Ceuzany Pires n’est pas une débutante qui découvre un sujet porteur. Depuis plusieurs années, elle inscrit ses chansons dans une veine sociale. En 2023, son titre Pedra Run dénonçait l’effet du crack sur les jeunes au Cap-Vert. Cette continuité donne du poids à sa prise de parole. Elle ne se contente pas d’ajouter un thème à son image. Elle construit, album après album, une parole de citoyenne autant qu’une parole d’artiste.
Le sujet touche particulièrement les femmes, mais il concerne aussi les enfants, les proches et les réseaux de voisinage. Les données et rapports publics disponibles rappellent que le Cap-Vert a fait de la lutte contre les violences basées sur le genre une politique suivie, avec des structures de plainte, des lignes de contact et des dispositifs de prise en charge dans la capitale, Praia, comme à São Vicente. La traduction concrète reste pourtant inégale, surtout quand la peur, la dépendance économique ou la pression familiale retiennent les victimes loin des institutions.
Dans ce contexte, une artiste populaire joue un rôle utile. Elle parle à celles et ceux qui n’iraient pas spontanément vers un rapport officiel ou une campagne institutionnelle. Elle transforme un sujet de santé publique et de justice en langage accessible. C’est souvent là que la musique devient un relais civique : elle ne remplace pas la loi, mais elle aide à la rendre audible.
Praia, Mindelo et la place du Cap-Vert dans l’espace ouest-africain
Le Cap-Vert, dont la capitale est Praia, appartient à la CEDEAO, la Communauté économique des États de l’Afrique de l’Ouest. Le pays y occupe une place singulière : insulaire, lusophone, relativement stable politiquement, mais pleinement engagé dans les dynamiques régionales de circulation, de protection sociale et d’intégration. Cette position compte, car les violences faites aux femmes, comme d’autres enjeux sociaux, ne s’arrêtent pas aux frontières maritimes.

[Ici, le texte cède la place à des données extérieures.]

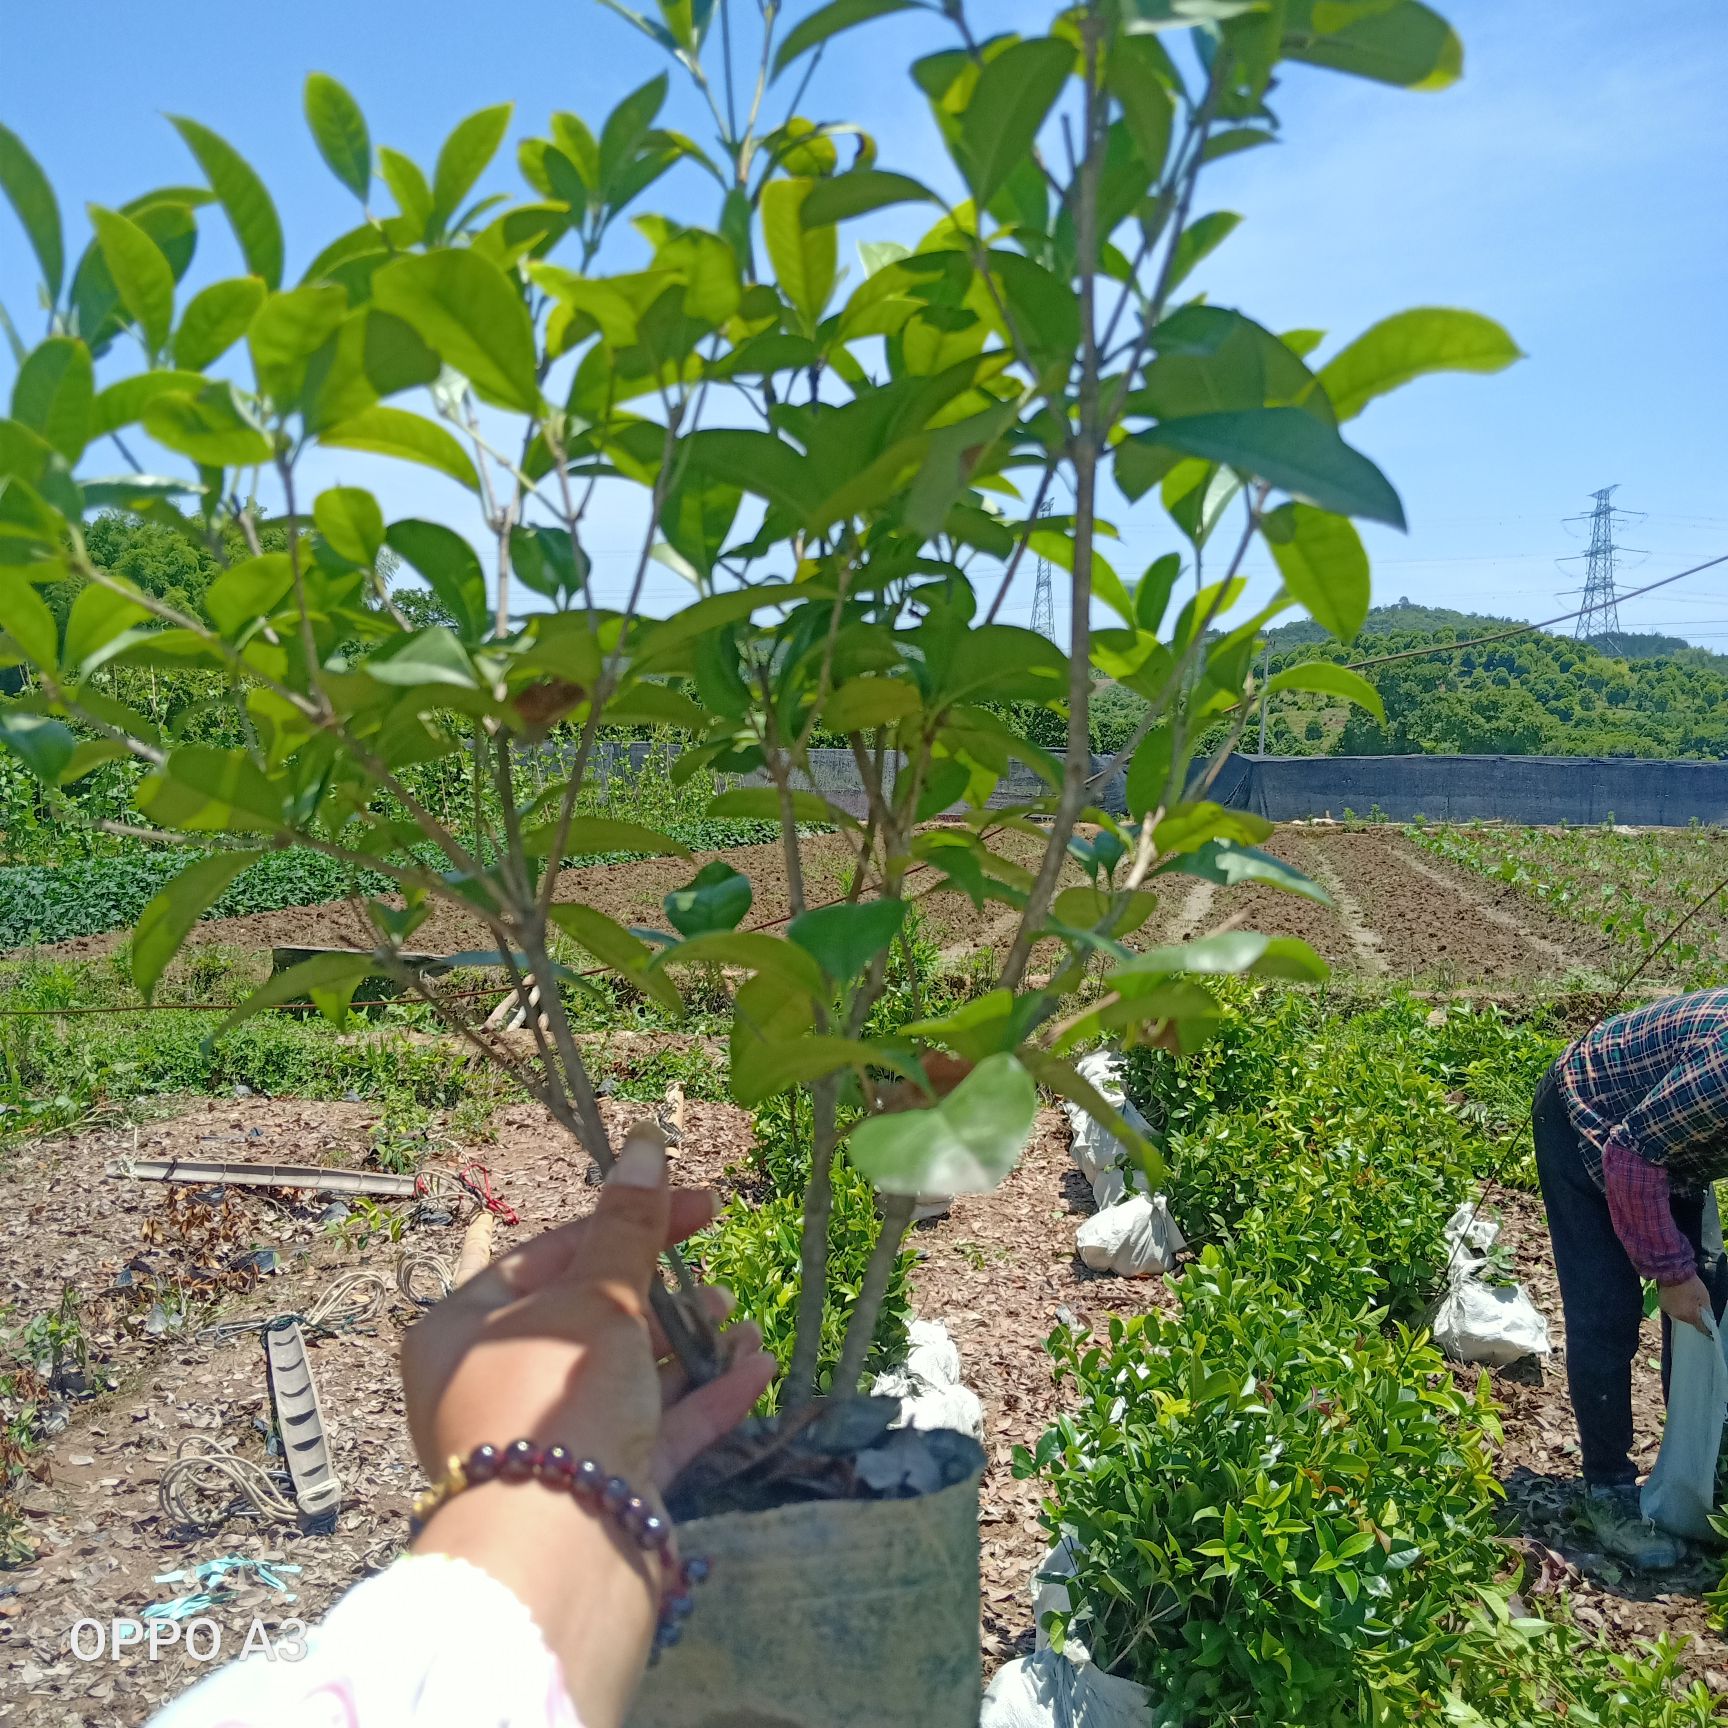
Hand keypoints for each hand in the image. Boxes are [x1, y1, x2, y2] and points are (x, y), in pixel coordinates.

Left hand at [401, 1127, 774, 1727]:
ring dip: (688, 1344)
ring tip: (736, 1318)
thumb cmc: (557, 1402)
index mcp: (463, 1330)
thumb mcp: (598, 1297)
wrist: (562, 1556)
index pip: (548, 1252)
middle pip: (589, 1315)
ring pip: (626, 1374)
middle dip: (659, 1290)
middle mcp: (497, 1384)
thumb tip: (642, 1142)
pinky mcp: (598, 1486)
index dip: (624, 1220)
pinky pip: (653, 1428)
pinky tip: (756, 1368)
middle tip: (713, 1267)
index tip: (696, 1205)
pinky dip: (702, 1397)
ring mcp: (550, 1441)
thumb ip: (628, 1226)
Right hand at [1658, 1274, 1713, 1336]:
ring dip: (1683, 1311)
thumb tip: (1708, 1319)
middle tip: (1696, 1308)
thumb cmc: (1691, 1284)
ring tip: (1685, 1302)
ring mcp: (1668, 1311)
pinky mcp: (1661, 1305)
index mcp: (1690, 1315)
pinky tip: (1677, 1298)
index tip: (1708, 1328)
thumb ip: (1707, 1311)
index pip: (1700, 1328)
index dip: (1705, 1328)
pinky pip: (1671, 1309)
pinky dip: (1675, 1306)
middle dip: (1693, 1316)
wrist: (1673, 1272)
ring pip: (1679, 1315)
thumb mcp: (1705, 1297)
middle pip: (1689, 1321)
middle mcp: (1678, 1316)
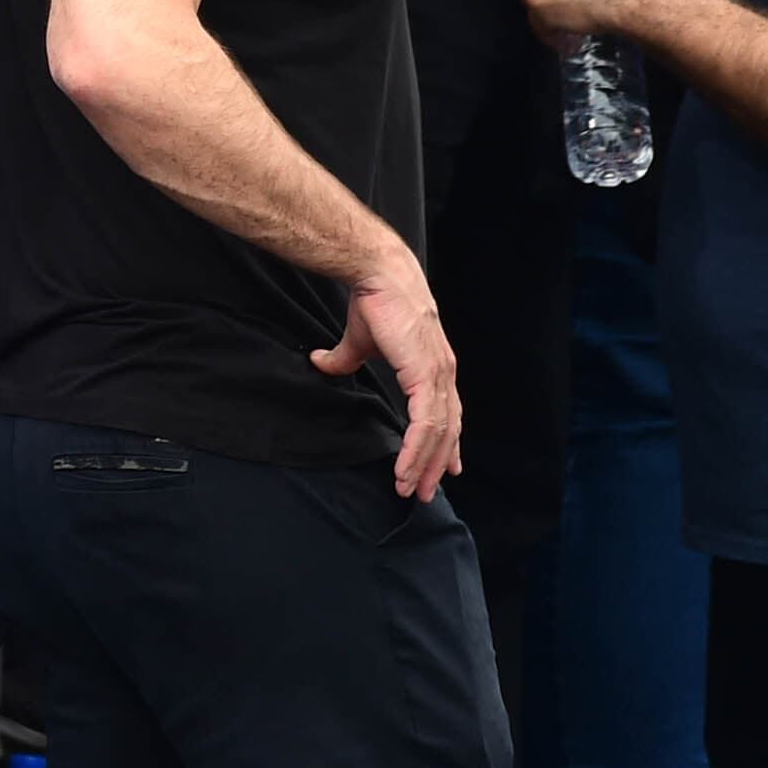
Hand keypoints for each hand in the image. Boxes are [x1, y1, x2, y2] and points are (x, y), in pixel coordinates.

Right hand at [308, 247, 458, 498]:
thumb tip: (320, 362)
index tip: (445, 468)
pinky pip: (426, 424)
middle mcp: (444, 374)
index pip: (447, 412)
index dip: (446, 442)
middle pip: (448, 430)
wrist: (378, 275)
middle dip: (436, 464)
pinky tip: (405, 467)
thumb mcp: (360, 339)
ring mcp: (439, 375)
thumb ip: (345, 358)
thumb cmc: (374, 301)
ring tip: (409, 488)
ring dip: (424, 464)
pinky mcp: (426, 375)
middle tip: (424, 491)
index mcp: (435, 365)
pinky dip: (417, 449)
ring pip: (438, 433)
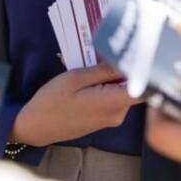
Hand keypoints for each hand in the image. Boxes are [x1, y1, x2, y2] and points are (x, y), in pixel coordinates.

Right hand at [11, 64, 142, 146]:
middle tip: (106, 54)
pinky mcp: (105, 119)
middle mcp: (117, 114)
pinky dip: (105, 87)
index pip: (145, 87)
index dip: (144, 69)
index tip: (138, 53)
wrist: (36, 126)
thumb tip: (126, 61)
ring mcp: (112, 119)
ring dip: (111, 77)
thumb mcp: (75, 78)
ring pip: (122, 91)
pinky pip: (113, 98)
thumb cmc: (52, 102)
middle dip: (122, 69)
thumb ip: (103, 70)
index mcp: (112, 103)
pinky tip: (88, 79)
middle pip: (133, 86)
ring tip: (91, 65)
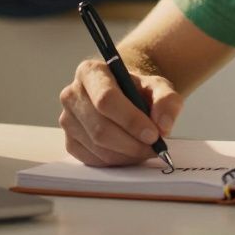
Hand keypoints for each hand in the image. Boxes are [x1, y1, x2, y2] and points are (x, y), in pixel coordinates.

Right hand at [59, 59, 183, 166]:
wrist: (124, 97)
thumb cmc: (138, 90)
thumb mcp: (158, 87)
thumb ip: (167, 100)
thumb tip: (163, 125)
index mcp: (91, 72)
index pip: (106, 99)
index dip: (130, 120)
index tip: (153, 134)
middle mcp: (72, 94)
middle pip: (101, 128)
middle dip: (131, 143)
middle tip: (154, 148)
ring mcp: (67, 119)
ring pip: (97, 146)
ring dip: (126, 154)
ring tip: (145, 149)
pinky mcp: (69, 141)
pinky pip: (92, 159)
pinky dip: (115, 161)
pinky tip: (130, 153)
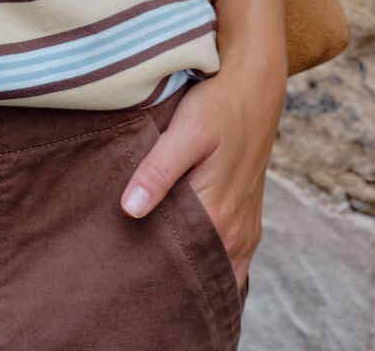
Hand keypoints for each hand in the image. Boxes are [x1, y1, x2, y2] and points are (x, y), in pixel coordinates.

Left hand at [120, 63, 285, 291]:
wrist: (254, 91)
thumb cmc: (217, 108)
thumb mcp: (185, 132)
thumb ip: (158, 172)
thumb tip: (129, 210)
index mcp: (218, 219)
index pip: (179, 270)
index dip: (150, 277)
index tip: (121, 278)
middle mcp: (235, 235)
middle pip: (196, 277)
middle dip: (166, 283)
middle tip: (127, 278)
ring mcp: (244, 233)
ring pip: (213, 273)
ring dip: (187, 276)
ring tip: (149, 273)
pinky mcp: (247, 224)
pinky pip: (228, 264)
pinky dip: (207, 268)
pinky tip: (181, 262)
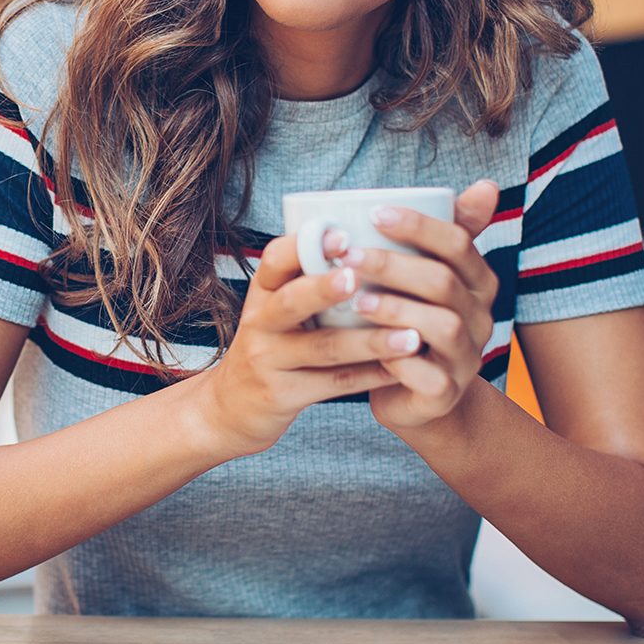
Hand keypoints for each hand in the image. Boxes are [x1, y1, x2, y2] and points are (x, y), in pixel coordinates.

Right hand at [194, 232, 424, 457]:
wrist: (231, 409)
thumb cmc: (272, 346)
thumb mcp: (275, 310)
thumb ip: (309, 280)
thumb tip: (371, 240)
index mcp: (262, 292)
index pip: (275, 259)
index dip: (305, 244)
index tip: (343, 234)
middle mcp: (259, 322)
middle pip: (292, 301)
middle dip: (326, 288)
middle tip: (360, 277)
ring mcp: (268, 360)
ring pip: (323, 347)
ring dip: (370, 341)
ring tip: (412, 337)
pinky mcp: (282, 396)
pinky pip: (333, 384)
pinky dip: (371, 377)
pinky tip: (401, 370)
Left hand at [349, 180, 498, 431]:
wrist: (415, 395)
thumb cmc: (411, 321)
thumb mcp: (425, 276)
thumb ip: (439, 233)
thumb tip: (487, 184)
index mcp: (479, 281)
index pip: (458, 242)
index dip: (417, 225)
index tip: (372, 213)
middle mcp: (482, 316)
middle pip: (443, 281)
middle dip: (393, 265)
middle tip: (347, 256)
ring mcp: (468, 357)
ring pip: (441, 326)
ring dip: (394, 309)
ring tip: (355, 300)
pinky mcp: (447, 394)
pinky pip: (428, 376)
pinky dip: (397, 361)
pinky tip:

Cette singularité explique aussi la portée continentale du sujet. Dans l’espace ouest-africain, la question de la violence basée sur le genre reste un enjeu majeur de politiques publiques. Le Cap-Vert montre qu’un pays de taille modeste peut bâtir des outils juridiques, des points d’accueil et une parole culturelle alignée sur la prévention. Ce n’est pas une perfection, mais un laboratoire utile pour la région.
La scène musicale cap-verdienne donne à cette démarche une force particulière. Dans l’archipel, la chanson reste un espace de mémoire, de langue et de transmission. Ceuzany Pires s’inscrit dans cette tradition tout en la déplaçant vers des questions contemporaines : la violence conjugale, la santé mentale, la dépendance, la honte sociale. Son parcours dit quelque chose de la société cap-verdienne d’aujourd’hui : un pays qui protège mieux qu’hier, mais qui continue d’affronter des blessures intimes encore trop souvent cachées.
La suite se jouera sur deux plans. D’un côté, la capacité des institutions à consolider l’accueil, la plainte et l’accompagnement. De l’autre, la capacité des artistes, des médias et des associations à maintenir le sujet dans l’espace public sans l’épuiser. Au Cap-Vert, comme ailleurs en Afrique de l’Ouest, c’est souvent l’alliance de ces deux forces qui fait bouger les lignes.